Ronan O’Malley
Assistant Professor
Department of Human Genetics and the College
Ronan O’Malley’s research focuses on understanding the gene regulatory networks underlying plant and animal traits, and investigating how they evolve to allow organisms to adapt to new environments and stresses. He leverages functional genomic and epigenomic tools, incorporating single cell genomics, high-throughput mutant screens, and DAP-seq, a technique he pioneered that enables the detection of transcription factor binding sites across the genome. He recently developed multiplexed DAP-seq (multiDAP), an innovation that allows the identification of the evolutionary history of transcription factor binding sites. By applying multiDAP with single-nuclei RNA-seq and ATAC-seq to a wide range of species, O’Malley seeks to create comprehensive atlases of the gene regulatory networks in plants, animals, and bacteria, with the ultimate goal of establishing mechanistic models of stress response pathways to allow for the engineering of climate-resilient plants.

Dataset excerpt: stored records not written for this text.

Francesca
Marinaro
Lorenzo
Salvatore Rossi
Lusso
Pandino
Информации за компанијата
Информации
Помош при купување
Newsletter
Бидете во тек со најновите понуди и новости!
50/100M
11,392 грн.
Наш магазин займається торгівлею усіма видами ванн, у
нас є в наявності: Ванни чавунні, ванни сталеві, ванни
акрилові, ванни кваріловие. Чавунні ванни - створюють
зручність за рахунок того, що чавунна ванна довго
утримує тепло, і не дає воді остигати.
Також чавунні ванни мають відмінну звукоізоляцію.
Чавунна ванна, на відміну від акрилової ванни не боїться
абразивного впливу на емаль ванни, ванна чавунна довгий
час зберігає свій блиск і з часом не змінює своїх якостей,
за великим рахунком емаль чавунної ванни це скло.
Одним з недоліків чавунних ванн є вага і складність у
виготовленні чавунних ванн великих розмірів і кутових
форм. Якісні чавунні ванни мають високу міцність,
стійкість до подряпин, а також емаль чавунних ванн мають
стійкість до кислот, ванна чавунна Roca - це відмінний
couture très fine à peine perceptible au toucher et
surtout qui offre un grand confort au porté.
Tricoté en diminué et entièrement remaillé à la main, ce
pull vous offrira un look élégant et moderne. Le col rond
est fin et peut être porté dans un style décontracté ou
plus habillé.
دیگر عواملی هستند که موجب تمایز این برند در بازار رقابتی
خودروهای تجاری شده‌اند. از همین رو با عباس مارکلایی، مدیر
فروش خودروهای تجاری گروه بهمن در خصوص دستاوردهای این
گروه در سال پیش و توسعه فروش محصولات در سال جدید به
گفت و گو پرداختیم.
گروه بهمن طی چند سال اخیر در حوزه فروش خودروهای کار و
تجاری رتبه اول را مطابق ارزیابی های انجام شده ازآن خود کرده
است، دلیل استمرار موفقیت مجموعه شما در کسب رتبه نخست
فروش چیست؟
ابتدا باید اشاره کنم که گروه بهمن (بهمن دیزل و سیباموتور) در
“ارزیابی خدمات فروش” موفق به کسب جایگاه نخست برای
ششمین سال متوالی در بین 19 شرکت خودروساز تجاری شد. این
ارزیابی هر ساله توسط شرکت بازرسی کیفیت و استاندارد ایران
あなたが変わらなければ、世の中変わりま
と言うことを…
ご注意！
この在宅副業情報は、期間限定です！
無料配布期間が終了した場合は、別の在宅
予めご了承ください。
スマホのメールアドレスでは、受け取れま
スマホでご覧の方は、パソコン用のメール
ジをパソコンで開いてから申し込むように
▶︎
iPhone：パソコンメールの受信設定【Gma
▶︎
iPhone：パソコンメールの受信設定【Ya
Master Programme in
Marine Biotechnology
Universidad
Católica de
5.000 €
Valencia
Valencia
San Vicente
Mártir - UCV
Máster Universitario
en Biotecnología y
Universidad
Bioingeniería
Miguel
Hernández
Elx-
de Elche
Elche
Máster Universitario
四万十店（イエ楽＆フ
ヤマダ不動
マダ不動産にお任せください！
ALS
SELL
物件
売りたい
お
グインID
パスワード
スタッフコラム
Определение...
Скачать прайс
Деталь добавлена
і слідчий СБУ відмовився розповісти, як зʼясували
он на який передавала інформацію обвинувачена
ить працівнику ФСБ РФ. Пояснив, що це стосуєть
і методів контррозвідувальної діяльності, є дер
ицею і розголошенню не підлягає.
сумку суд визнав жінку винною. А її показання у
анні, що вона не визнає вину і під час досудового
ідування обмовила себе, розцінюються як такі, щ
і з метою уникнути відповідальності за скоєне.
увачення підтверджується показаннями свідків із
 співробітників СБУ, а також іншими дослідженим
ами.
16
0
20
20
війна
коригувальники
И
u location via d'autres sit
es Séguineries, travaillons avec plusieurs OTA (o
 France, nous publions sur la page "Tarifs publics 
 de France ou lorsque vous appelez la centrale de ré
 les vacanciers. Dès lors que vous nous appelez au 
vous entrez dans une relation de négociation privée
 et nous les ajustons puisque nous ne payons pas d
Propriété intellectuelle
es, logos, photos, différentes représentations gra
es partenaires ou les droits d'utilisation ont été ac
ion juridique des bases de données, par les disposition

His work has been published in the Proceedings of the National Academy of Sciences, Nature Methods, mSphere, mSystems, Communications Biology, Scientific Data, Nature Communications, Cell Reports, Evolutionary Biology, The Plant Journal, Nature Protocols, Cell, Nature, and others.
O’Malley completed a BS in chemistry and a PhD in organic chemistry at the University of Chicago. He was most recently an investigator in environmental genomics and systems biology at Lawrence Berkeley National Laboratory.